RECORDS SHOWN:

<<<<

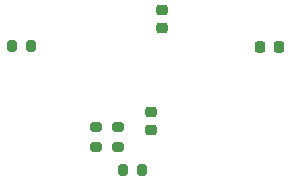
<source format=gbr>
%TF.GenerationSoftware,KiCad,Pcbnew,8.0.1*%
%TF.CreationDate,2025-01-27T15:49:21-05:00*%
%TF.ProjectId,PHY,5048592e-6b69-4636-9164-5f7063625858,rev?*%
%TF.SameCoordinates,Original*%
%TF.FileFunction,Paste,Bot*%
%TF.FilePolarity,Positive*%
%FSLAX46Y46*%
G04 Gerber Fmt 4.6, Leading zero omitted, Abs format (unit mm)*
G04 Created by KiCad (PCBNEW 8.0.1) date 2025-01-27 15:49:21*
%MOMM*%
%LPD*%
G01*
G04 APERTURE LIST*
G04 Aperture macros list*
%AMRoundRect*
0 Rectangle with rounded corners*
0 $1 Rounding radius*
0 $2 $3 $4 $5 $6 $7 $8 $9 X,Y pos of 4 corners*
0 Add a 4 corners polygon primitive as box body*
4,1,4,$2,$3,$4,$5,$6,$7,$8,$9,$2,$3,0*
0 Add four circle primitives for the rounded corners*
1,1,$1+$1,$2,$3*
1,1,$1+$1,$4,$5*
1,1,$1+$1,$6,$7*
1,1,$1+$1,$8,$9*
0 Add four rect primitives between the rounded corners*
20,1,$1+$1,$2,$3,$4,$5,0*
20,1,$1+$1,$4,$5,$6,$7,0*
20,1,$1+$1,$6,$7,$8,$9,0*
20,1,$1+$1,$8,$9,$2,$3,0*%
G04 Aperture macros list end*
%ADD10RoundRect,0.225000X0.225000X0.250000X-0.225000X0.250000X-0.225000X-0.250000X0.225000X-0.250000X0*%
%ADD11RoundRect,0.225000X-0.250000X0.225000X-0.250000X-0.225000X0.250000X-0.225000X0.250000X0.225000X0*%
%ADD12RoundRect,0.225000X0.250000X-0.225000X0.250000X0.225000X-0.250000X0.225000X-0.250000X-0.225000X0*%
%ADD13RoundRect,0.200000X-0.275000X0.200000X-0.275000X-0.200000X0.275000X-0.200000X0.275000X0.200000X0*%
%ADD14RoundRect,0.200000X-0.200000X-0.275000X0.200000X-0.275000X0.200000X0.275000X-0.200000X0.275000X0*%
G04 APERTURE END LIST*
D10*
%TO.C,C3*%
X162475000Y-78800000D03*
X160925000Y-78800000D03*
%TD*%
D11*
%TO.C,C2*%
X152600000Y-75625000D03*
X152600000Y-77175000D03*
%TD*%
D12*
%TO.C,C1*%
X151700000Y-85800000D03*
X151700000Y-84250000D03*
%TD*%
D13*
%TO.C,R4*%
X147000000Y-87225000D03*
X147000000Y-85575000D03*
%TD*%
D14*
%TO.C,R3*%
X139875000Y-78700000D03*
X141525000Y-78700000D03*
%TD*%
%TO.C,R2*%
X149275000Y-89200000D03*
X150925000Y-89200000D03*
%TD*%
D13*
%TO.C,R1*%
X148900000Y-85575000D03*
X148900000Y-87225000D03*
%TD*%
M02*

</source>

>>>>

The exact lines from the one containing "X148900000Y-85575000D03*" through the end of the listing above are the expected output; include nothing else.

ANSWER:
X148900000Y-85575000D03*
X148900000Y-87225000D03*
%TD*%
M02*

</source>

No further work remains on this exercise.